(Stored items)
============================================================

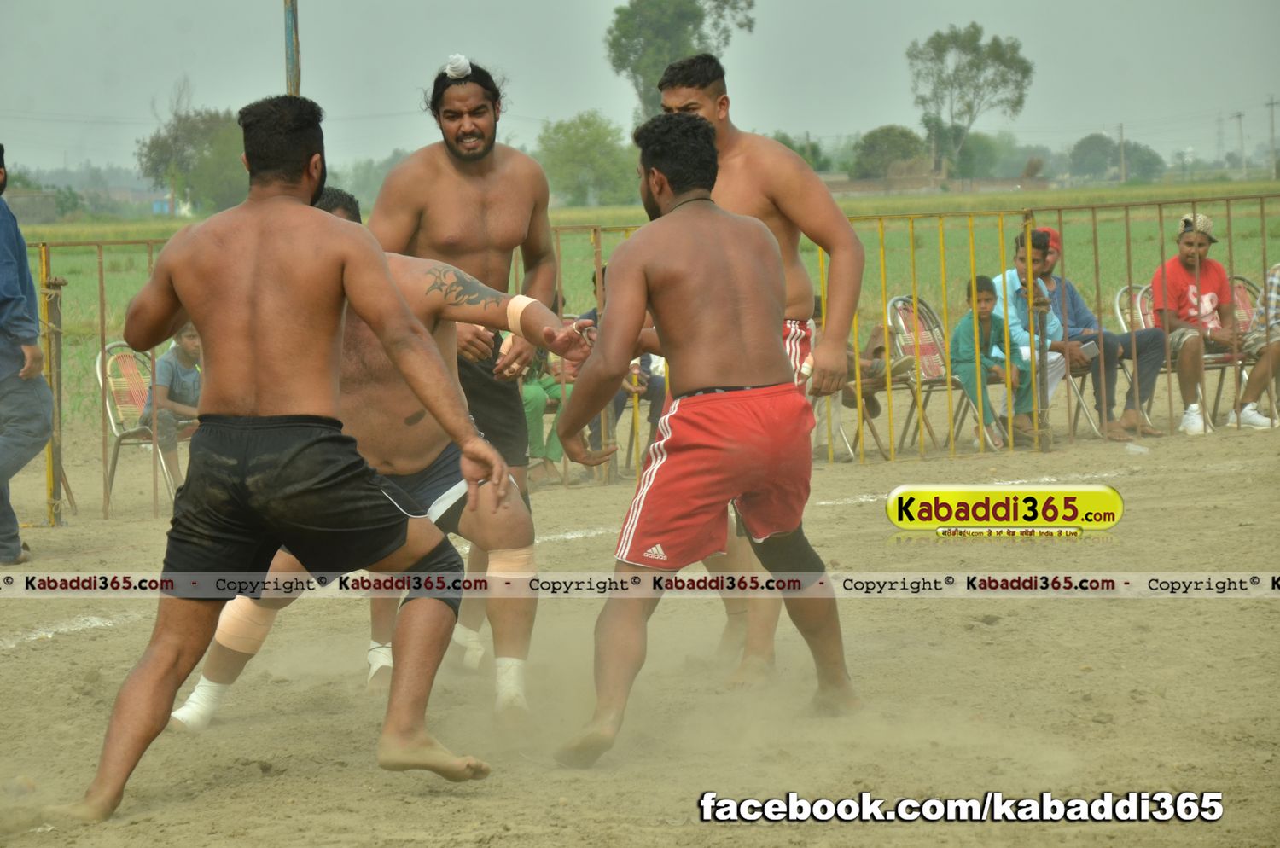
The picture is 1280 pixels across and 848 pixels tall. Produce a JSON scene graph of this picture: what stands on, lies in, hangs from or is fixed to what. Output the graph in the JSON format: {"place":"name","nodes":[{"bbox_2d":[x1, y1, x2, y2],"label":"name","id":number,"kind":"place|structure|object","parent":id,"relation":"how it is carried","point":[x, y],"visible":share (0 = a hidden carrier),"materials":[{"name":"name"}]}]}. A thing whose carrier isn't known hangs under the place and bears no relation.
{"place":"outdoors","nodes":[
{"label":"outdoors","id":0,"kind":"place"},
{"bbox_2d":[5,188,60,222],"label":"building","id":1,"kind":"structure","parent":0,"point":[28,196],"materials":[{"name":"grey"}]},
{"bbox_2d":[0,0,1279,177],"label":"sky","id":2,"kind":"structure","parent":0,"point":[582,95],"materials":[{"name":"grey"}]},
{"bbox_2d":[0,407,1279,847],"label":"dirt ground","id":3,"kind":"structure","parent":0,"point":[1248,612],"materials":[{"name":"beige soil"}]},
{"bbox_2d":[0,144,49,567],"label":"man","id":4,"kind":"object","parent":3,"relation":"on","point":[19,552],"visible":1},
{"bbox_2d":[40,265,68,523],"label":"fence post","id":5,"kind":"object","parent":3,"relation":"on","point":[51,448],"visible":0.8,"materials":[{"name":"metal"}]},
{"bbox_2d":[94,340,191,516],"label":"folding chair","id":6,"kind":"object","parent":3,"relation":"on","point":[98,367],"visible":0.5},
{"bbox_2d":[136,320,202,492],"label":"child","id":7,"kind":"object","parent":6,"relation":"on","point":[181,357],"visible":0.54},
{"bbox_2d":[54,96,525,817],"label":"man","id":8,"kind":"object","parent":3,"relation":"on","point":[344,278],"visible":0.95},
{"bbox_2d":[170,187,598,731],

============================================================

Exactly as written, copy the entries above without their pictures.

_Task answer_
The picture is 1280 pixels across and 848 pixels tall. Produce a JSON scene graph of this picture: what stands on, lies in, hangs from or is fixed to what. Output the graph in the JSON format: {"place":"name","nodes":[{"bbox_2d":[x1, y1, x2, y2],"label":"name","id":number,"kind":"place|structure|object","parent":id,"relation":"how it is carried","point":[x, y],"visible":share (0 = a hidden carrier),"materials":[{"name":"name"}]}]}. A thing whose carrier isn't known hangs under the place and bears no relation.
{"place":"outdoors","nodes":[
{"label":"outdoors","id":0,"kind":"place"},
{"bbox_2d":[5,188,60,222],"label":"building","id":1,"kind":"structure","parent":0,"point":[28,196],"materials":[{"name":"grey"}]},
{"bbox_2d":[0,0,1279,177],"label":"sky","id":2,"kind":"structure","parent":0,"point":[582,95],"materials":[{"name":"grey"}]},
{"bbox_2d":[0,407,1279,847],"label":"dirt ground","id":3,"kind":"structure","parent":0,"point":[1248,612],"materials":[{"name":"beige soil"}]},
{"bbox_2d":[0,144,49,567],"label":"man","id":4,"kind":"object","parent":3,"relation":"on","point":[19,552],"visible":1},
{"bbox_2d":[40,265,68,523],"label":"fence post","id":5,"kind":"object","parent":3,"relation":"on","point":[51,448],"visible":0.8,"materials":[{"name":"metal"}]},
{"bbox_2d":[94,340,191,516],"label":"folding chair","id":6,"kind":"object","parent":3,"relation":"on","point":[98,367],"visible":0.5},
{"bbox_2d":[136,320,202,492],"label":"child","id":7,"kind":"object","parent":6,"relation":"on","point":[181,357],"visible":0.54},
{"bbox_2d":[54,96,525,817],"label":"man","id":8,"kind":"object","parent":3,"relation":"on","point":[344,278],"visible":0.95},
{"bbox_2d":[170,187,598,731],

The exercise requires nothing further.